THE TASK ->
Reproduce only the lines below from the line containing "Nous joindre" to the line containing "60 bis 89m³", exactly as written, with both end lines kept. Omit the pictures.
------ MATERIAL FOR THIS EXERCISE ------
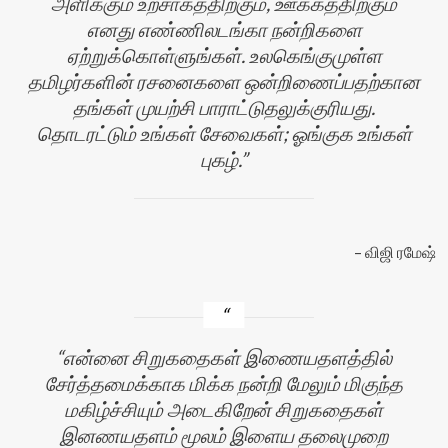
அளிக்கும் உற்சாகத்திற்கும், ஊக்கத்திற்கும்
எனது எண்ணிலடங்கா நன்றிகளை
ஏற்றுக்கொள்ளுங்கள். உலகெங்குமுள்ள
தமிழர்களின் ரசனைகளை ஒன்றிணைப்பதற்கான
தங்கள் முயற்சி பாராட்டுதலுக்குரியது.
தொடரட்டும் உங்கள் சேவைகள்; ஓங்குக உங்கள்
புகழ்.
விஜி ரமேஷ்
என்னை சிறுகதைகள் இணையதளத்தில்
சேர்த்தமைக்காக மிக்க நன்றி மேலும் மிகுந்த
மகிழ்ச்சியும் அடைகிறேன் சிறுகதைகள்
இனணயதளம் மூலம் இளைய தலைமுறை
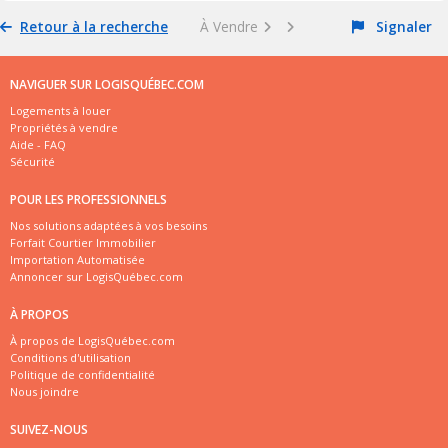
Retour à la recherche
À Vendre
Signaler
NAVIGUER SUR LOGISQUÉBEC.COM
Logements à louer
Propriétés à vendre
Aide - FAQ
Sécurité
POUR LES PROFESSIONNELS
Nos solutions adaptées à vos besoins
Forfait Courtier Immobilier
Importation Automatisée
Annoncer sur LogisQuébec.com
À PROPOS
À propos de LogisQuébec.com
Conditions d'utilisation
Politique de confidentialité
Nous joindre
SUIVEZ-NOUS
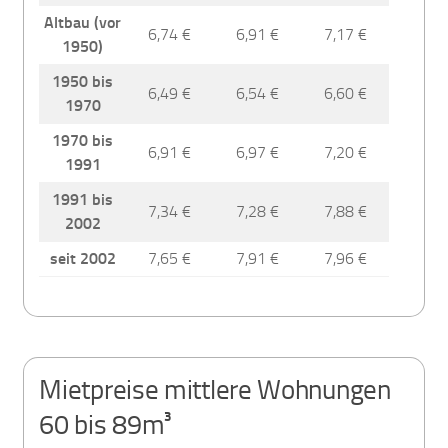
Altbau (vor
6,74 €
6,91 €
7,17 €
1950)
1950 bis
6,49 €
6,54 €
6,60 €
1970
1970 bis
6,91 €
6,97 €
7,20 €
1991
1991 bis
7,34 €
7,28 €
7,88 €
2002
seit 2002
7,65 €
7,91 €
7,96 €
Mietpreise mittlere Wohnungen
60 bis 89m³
------
------ MATERIAL FOR THIS EXERCISE ------
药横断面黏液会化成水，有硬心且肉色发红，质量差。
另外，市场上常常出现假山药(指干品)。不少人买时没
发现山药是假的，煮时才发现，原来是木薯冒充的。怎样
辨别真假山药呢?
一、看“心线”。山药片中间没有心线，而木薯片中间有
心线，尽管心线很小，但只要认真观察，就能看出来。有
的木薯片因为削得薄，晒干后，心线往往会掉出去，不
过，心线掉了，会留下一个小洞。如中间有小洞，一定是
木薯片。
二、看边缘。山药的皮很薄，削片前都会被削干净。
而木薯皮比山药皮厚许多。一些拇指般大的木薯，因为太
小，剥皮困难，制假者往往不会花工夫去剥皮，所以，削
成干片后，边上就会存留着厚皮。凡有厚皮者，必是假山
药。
------
------ MATERIAL FOR THIS EXERCISE ------
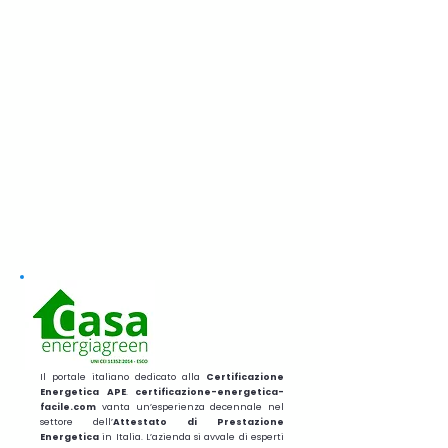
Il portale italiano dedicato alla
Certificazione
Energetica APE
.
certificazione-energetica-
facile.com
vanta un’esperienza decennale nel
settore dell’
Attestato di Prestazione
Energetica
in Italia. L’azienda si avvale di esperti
------
OUTPUT FOR THIS TASK ->
Nous joindre
SUIVEZ-NOUS
Altbau (vor
6,74 €
6,91 €
7,17 €
1950)
1950 bis
6,49 €
6,54 €
6,60 €
1970
1970 bis
6,91 €
6,97 €
7,20 €
1991
1991 bis
7,34 €
7,28 €
7,88 €
2002
seit 2002
7,65 €
7,91 €
7,96 €
Mietpreise mittlere Wohnungen
60 bis 89m³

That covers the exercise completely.